DIRECTIONS FOR THIS TASK -
Output the entries exactly. Start at the first line, finish with the line containing "- laterality: left", and omit the pictures.

DATA FOR ANALYSIS below:

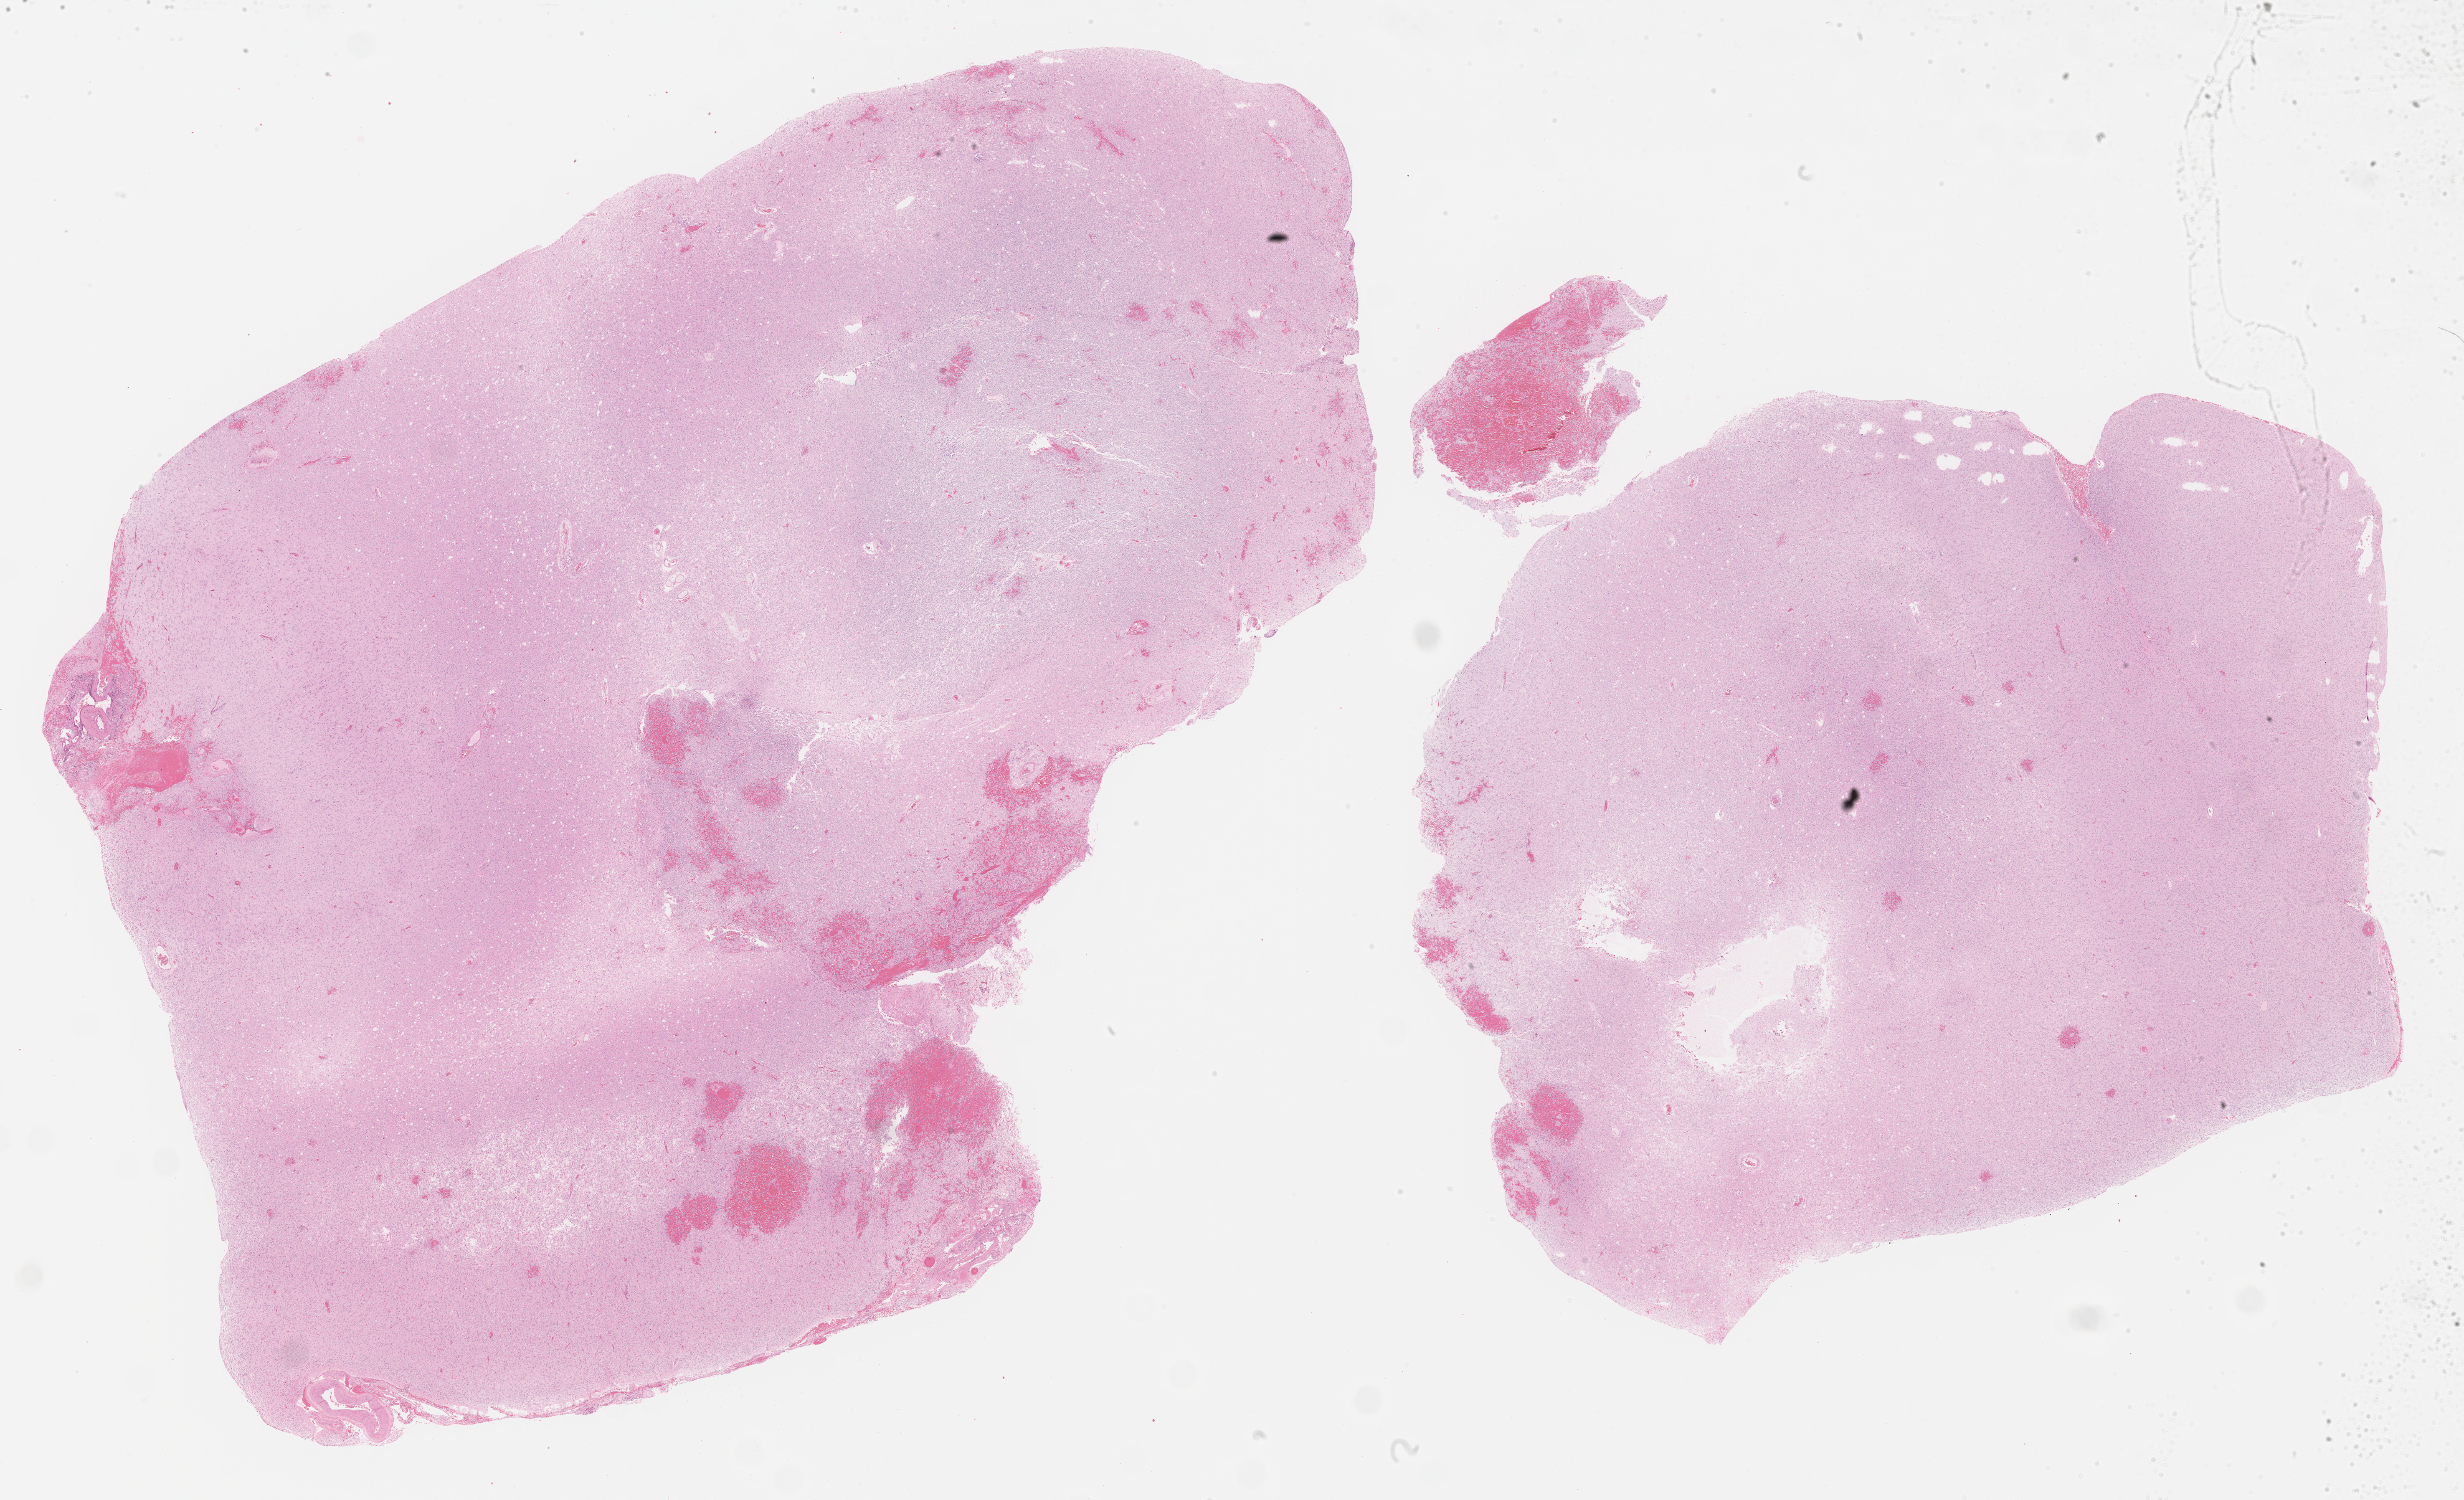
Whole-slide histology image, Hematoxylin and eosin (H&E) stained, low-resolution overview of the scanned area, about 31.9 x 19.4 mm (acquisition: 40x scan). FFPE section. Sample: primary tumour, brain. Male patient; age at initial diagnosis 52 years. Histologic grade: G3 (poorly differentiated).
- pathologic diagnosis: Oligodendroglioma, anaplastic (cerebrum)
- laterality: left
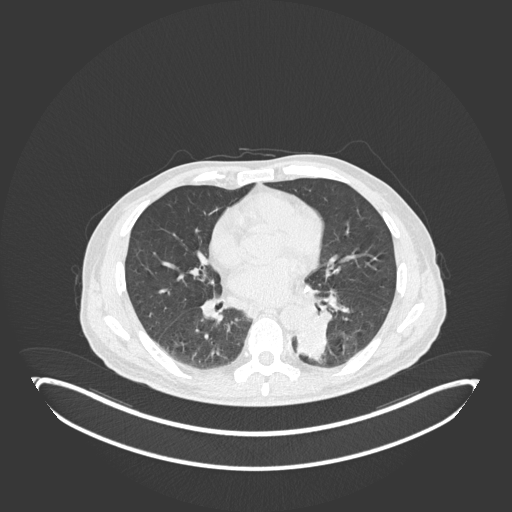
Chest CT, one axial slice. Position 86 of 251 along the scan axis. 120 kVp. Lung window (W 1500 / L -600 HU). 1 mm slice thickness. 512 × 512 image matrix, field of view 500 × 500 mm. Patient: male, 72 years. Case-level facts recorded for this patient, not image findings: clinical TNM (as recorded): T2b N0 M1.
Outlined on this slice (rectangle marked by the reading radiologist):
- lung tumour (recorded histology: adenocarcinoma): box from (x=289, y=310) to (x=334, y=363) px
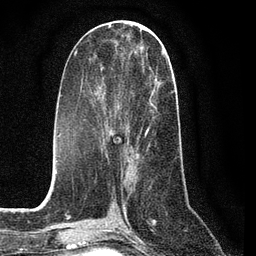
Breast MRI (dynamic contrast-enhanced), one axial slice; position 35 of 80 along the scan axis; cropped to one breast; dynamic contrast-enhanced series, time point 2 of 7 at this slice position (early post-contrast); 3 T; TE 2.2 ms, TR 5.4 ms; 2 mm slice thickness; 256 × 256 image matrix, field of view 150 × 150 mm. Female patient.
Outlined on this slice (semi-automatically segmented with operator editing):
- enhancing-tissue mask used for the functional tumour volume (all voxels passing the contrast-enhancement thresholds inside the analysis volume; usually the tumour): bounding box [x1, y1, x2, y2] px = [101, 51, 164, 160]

End of DATA FOR ANALYSIS.

OUTPUT OF THE EXERCISE -
Whole-slide histology image, Hematoxylin and eosin (H&E) stained, low-resolution overview of the scanned area, about 31.9 x 19.4 mm (acquisition: 40x scan). FFPE section. Sample: primary tumour, brain. Male patient; age at initial diagnosis 52 years. Histologic grade: G3 (poorly differentiated).
- pathologic diagnosis: Oligodendroglioma, anaplastic (cerebrum)
- laterality: left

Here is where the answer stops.